Amiableなエイミ、八方美人と言うより八面玲瓏か
昨夜K(栗田栄光くん)のところへクルマで行った。比較的近所の和菓子屋(銀座に本店)で買った詰め合わせに「栗みつ」という名の菓子があって、それがおととし100歳で亡くなられた彼の母上の旧姓名に一文字足すだけのものであったので、お菓子味、いや、<おかしみ>を感じて、たった1個の小さな和菓子であったが、彼に食してもらいたいと言ってから2回も会っていたのに手渡し忘れていたのだ。昨日はその賞味期限の日で、どうしても贈呈したく、クルマで出た次第だ。
夕食を一緒にということで、新宿区落合の方へ行ったが、2つのファミレスいずれも駐車場がないようで、さらに条件の悪い都心方向へ走らすことになったのだが、新宿区戸山でサイゼリヤを発見、駐車場はなかったが、Timesがあったのでそこへ駐車、早稲田大学生御用達のようなイタリアン・カジュアル・レストランへ入った。
非常に広い店舗だった。それゆえ楽々座ることができ、注文をスマートフォンを通じてしていると、隣のテーブルにやってきた男子早大生(間違いない)の一人が、椅子に座ろうとするなりどういうわけか私の方へとかなり派手に倒れ込んだ。「うわっ!」声が上がった。

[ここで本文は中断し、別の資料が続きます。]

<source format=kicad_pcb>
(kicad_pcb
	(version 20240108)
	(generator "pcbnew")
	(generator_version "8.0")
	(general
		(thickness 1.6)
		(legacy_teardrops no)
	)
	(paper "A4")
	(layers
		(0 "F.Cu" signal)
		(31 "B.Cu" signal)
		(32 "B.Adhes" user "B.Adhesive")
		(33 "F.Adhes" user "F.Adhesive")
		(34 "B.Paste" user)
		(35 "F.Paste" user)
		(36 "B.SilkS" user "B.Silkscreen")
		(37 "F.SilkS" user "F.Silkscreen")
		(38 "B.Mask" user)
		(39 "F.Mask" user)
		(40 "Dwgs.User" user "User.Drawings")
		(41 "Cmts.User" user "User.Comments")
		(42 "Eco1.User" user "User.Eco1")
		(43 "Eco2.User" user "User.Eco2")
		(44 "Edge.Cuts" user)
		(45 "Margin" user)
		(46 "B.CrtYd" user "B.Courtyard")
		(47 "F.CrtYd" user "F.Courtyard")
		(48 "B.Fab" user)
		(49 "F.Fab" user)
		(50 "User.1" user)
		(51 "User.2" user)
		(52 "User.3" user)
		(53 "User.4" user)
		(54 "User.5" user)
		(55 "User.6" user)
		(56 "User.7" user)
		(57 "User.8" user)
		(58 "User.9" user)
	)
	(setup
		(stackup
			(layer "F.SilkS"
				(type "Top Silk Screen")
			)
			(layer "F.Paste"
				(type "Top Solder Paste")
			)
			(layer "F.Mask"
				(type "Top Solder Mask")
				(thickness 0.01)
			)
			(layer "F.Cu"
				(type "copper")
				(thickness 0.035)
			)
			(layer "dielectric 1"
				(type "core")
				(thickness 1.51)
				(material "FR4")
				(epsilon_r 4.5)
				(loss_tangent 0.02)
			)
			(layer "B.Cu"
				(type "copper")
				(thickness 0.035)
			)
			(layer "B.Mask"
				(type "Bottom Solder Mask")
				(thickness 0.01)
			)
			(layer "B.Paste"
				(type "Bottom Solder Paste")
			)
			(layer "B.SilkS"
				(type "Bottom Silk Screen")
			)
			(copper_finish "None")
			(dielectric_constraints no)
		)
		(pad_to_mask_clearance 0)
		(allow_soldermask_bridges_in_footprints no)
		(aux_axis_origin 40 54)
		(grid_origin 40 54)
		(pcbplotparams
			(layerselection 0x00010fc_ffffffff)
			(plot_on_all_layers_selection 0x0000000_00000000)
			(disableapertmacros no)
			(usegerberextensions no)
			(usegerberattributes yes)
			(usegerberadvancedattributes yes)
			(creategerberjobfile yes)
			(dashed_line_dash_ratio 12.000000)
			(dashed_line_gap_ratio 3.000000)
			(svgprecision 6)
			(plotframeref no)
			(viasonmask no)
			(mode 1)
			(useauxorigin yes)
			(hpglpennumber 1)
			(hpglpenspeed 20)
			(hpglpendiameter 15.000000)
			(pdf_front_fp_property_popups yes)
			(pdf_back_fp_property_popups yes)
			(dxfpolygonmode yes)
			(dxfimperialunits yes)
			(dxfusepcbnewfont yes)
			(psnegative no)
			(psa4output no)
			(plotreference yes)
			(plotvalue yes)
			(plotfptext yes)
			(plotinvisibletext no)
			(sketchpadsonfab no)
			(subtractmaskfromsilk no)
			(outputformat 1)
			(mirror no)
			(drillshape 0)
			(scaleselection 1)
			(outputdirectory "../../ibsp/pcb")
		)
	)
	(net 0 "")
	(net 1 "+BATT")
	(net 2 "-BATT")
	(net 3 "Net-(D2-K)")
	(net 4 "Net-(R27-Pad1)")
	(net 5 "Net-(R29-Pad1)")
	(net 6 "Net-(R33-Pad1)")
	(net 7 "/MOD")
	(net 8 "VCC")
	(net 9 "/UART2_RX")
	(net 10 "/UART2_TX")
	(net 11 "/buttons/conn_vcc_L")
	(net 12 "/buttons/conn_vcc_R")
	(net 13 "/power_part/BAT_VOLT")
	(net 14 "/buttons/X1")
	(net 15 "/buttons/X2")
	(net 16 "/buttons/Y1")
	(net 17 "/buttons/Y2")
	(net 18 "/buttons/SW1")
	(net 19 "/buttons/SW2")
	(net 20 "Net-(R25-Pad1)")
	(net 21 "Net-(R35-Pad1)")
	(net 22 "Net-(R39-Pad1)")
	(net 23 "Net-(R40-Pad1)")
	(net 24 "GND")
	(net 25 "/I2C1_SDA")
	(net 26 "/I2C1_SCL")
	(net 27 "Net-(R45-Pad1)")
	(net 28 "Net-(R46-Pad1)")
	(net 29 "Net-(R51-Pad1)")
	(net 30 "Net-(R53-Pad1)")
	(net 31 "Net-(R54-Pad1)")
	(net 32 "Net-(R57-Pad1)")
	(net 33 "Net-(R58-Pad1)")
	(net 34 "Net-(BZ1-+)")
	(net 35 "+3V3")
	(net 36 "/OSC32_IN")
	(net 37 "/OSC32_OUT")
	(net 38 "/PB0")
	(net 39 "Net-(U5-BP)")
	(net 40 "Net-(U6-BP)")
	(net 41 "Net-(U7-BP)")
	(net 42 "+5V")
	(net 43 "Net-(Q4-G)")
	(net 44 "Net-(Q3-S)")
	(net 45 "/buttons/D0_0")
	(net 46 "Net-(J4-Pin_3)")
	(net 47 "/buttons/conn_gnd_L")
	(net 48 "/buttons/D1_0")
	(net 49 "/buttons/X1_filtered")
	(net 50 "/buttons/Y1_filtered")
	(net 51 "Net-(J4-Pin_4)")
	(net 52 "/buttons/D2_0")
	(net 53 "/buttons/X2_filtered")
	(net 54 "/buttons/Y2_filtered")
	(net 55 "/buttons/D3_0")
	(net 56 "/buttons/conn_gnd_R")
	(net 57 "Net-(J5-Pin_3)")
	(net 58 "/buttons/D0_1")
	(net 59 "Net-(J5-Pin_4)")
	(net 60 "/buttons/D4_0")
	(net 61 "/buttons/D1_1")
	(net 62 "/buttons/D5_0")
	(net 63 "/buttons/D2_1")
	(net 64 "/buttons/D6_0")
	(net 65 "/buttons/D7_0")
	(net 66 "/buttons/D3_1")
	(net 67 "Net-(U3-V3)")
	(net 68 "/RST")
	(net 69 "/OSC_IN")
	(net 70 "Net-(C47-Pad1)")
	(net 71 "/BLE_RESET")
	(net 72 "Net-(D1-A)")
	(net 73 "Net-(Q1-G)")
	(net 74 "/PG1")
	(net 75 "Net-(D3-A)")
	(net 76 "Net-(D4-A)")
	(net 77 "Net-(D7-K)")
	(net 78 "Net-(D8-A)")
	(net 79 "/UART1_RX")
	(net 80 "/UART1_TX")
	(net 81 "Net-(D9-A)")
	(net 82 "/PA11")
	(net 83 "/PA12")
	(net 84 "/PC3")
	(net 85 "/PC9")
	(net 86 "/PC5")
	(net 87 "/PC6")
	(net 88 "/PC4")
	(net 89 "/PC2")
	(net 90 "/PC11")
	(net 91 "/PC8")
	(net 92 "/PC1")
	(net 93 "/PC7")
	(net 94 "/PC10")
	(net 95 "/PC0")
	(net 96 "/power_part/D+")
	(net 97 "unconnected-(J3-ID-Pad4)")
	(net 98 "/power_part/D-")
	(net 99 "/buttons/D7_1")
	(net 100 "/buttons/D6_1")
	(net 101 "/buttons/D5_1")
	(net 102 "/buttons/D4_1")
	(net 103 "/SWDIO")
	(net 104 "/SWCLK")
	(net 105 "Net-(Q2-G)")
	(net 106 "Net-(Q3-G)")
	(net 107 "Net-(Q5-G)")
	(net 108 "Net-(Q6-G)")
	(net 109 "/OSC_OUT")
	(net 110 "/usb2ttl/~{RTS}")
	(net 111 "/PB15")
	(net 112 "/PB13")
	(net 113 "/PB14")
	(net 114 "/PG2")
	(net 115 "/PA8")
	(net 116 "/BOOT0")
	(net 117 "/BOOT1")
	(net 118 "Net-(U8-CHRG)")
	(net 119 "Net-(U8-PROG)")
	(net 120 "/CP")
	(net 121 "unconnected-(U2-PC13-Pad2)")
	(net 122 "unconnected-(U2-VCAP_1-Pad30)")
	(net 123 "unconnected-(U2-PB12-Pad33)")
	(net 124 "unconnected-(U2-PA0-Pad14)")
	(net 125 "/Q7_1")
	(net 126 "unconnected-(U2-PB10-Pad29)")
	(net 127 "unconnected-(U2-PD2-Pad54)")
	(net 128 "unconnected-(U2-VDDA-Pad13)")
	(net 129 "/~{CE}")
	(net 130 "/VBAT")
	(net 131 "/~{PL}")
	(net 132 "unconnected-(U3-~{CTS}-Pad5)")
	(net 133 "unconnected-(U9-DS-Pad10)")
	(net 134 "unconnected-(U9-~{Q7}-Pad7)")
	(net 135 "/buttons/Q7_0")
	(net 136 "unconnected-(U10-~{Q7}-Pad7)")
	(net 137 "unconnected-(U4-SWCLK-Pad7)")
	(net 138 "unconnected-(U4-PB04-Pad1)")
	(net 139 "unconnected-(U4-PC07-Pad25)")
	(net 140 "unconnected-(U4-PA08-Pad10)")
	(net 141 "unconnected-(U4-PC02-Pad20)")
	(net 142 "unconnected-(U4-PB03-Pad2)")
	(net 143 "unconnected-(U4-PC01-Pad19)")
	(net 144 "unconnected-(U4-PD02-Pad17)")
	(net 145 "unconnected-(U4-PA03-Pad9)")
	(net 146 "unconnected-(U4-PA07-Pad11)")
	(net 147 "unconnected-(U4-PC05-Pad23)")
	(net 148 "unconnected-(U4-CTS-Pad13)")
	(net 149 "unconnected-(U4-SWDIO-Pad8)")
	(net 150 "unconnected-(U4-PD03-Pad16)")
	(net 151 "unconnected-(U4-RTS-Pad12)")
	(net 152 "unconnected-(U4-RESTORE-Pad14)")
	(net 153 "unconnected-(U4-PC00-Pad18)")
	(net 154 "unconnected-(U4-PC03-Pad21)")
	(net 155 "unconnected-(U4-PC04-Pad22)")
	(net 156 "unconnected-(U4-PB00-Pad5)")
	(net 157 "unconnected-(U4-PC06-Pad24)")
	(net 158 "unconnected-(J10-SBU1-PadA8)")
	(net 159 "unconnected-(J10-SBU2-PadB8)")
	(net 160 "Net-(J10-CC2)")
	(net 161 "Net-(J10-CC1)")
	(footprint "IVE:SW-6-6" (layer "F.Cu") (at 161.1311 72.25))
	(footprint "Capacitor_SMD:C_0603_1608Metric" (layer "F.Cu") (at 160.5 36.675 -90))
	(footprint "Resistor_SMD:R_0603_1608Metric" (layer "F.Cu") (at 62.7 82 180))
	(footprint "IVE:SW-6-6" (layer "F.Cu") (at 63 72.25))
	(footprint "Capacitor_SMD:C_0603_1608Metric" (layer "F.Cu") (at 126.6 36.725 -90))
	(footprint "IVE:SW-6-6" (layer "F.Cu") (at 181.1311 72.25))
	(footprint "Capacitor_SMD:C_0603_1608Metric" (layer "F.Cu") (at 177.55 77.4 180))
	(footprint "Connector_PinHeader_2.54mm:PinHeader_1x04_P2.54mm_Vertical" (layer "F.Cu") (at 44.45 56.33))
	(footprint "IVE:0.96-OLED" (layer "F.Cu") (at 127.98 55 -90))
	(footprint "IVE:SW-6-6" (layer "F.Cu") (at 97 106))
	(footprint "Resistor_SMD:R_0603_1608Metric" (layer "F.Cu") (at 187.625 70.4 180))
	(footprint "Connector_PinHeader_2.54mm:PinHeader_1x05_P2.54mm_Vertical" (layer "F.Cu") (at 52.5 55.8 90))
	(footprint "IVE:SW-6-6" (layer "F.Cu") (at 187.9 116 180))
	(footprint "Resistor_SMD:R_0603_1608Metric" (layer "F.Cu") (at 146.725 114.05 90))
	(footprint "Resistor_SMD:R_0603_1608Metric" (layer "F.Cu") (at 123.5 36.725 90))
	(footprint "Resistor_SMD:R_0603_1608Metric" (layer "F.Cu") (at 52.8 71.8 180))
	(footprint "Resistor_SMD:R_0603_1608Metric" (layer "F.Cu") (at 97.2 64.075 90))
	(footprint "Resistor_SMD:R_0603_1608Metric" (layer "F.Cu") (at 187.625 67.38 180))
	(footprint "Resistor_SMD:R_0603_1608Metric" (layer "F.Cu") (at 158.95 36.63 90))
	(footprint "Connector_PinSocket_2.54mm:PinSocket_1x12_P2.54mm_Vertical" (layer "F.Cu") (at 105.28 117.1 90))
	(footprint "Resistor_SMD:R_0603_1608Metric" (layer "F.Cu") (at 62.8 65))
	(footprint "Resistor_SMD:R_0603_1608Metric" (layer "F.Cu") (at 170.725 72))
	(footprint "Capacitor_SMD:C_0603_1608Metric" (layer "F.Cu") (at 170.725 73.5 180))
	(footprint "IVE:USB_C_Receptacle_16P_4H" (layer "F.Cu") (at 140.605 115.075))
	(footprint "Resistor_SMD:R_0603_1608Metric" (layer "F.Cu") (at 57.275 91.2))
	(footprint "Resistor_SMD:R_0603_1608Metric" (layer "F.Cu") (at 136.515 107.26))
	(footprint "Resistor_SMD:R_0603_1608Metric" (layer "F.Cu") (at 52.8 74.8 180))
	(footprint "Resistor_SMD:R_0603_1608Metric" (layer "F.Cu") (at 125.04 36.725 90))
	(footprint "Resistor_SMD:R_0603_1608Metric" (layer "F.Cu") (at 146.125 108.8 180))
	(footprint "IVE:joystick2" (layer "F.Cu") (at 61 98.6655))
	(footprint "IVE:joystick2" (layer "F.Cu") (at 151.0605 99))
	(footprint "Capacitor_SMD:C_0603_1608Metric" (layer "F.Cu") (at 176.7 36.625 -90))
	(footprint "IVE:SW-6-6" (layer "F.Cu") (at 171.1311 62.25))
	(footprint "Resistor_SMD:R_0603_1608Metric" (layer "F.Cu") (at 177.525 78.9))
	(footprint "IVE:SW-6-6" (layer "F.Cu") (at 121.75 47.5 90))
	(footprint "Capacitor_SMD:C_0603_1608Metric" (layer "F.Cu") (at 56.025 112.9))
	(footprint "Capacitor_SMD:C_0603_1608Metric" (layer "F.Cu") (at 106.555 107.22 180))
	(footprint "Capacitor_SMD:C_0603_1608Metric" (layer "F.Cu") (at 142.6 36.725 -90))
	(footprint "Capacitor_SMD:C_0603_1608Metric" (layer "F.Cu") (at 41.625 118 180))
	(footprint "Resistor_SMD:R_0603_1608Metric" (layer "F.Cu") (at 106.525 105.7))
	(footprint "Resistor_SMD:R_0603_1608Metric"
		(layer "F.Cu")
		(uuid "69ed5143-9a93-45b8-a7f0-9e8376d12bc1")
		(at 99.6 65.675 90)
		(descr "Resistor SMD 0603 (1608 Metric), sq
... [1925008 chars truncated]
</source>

その学生は私にもう少しで<もらい事故>に遭わせる粗相をしたのに、一言も謝らない。その慌て者に対面するいかにも好青年の学生が代わりに「すみません」と言った。Kはそのタイミングで軽口を叩いた。何と言ったか覚えていないが、早稲田の学生たちは「ハハ」と笑った。Kがその軽口の最後か最初かに「大丈夫?」と言ったのは覚えていて、座り直した学生はバツの悪そうな表情をしていた。
私はその間終始、「何やってんの?そんで謝罪なしかい?」という表情で学生を数度チラ見した。好青年の謝罪に免じ、表情を言葉に変えることはしなかった。Kのユーモアあるリアクションと好青年のおかげで殺伐とした雰囲気になることが免れたと言っていい。
「和顔愛語」ー
私が旧ブログで何度か書いてきた仏の教え。だから私も何かニコニコと座を和ますことばを吐こうかと数度思った。「君、大丈夫かい?アドレナリン今出ているから痛くないかも、だけど」などと言おうかと。しかしの当人の「君」は、なぜか全く悪びれる様子すら見せない。「和顔愛語」は引っ込んでしまった。
Kがもし私の席に座っていたとしてもああいう態度がとれたのか、と思った。きっととれたろうな、とまた思った。そういう人間なのだ、Kは。昔っからそうだ。そういう点、私は彼のamiable(=人好きのする)なところに遠く及ばない。「エイミアブル」。Kはずっと友人らから「エイミ」と呼ばれてきた。
その「エイミ」君が、現場の作業員ボスの傍若無人なふるまいに怒って、2日めの勤務を断ったというのが今日の彼のVlog内容だ。プロ意識に欠ける人間に心から悲憤慷慨するのもまた彼だ。早稲田の粗相学生はわざと転んだわけではない。だから彼は気遣う。当たり前と言えば当たり前だ。私がムッとしたのは「(驚かせて)すみません」の一言がなかったからだ。
「エイミ」はそして、許せない言動の主である現場作業員のリーダーにその場で窘めることはしなかった。「あの方とは二度と同じ場にいたくない」と警備会社の人員配置の人にそう言って、間接的に抗議をしたわけだ。そこも彼らしい。
食事を終え、クルマを少し走らすとすぐに、右手に早稲田馬場下の漱石生家跡が見えた。「エイミ」にそう言うと、「へえ〜〜」と驚いていた。そう言えば、と私は思っていた。漱石の小説の、特に中後期のものは、「エイミ」には縁のない話だなあ、と。漱石先生からユーモアが消えているものばかりだからだ。
目的が「栗みつ」を届けるだけのほんのわずかな時間だったが、なかなかおもしろく、考えさせられるひとときだった。
上で書いたように彼は現場に行くのを拒否したので、お休みになった先週火曜、彼はVlogの編集だ、と言っていた。休みとはつまり彼にとっては日銭が入らぬことを意味する。そんなことも今日のVlogで嘆いていた。そんな厳しい老後なのに、それでも、彼はいつも明るい。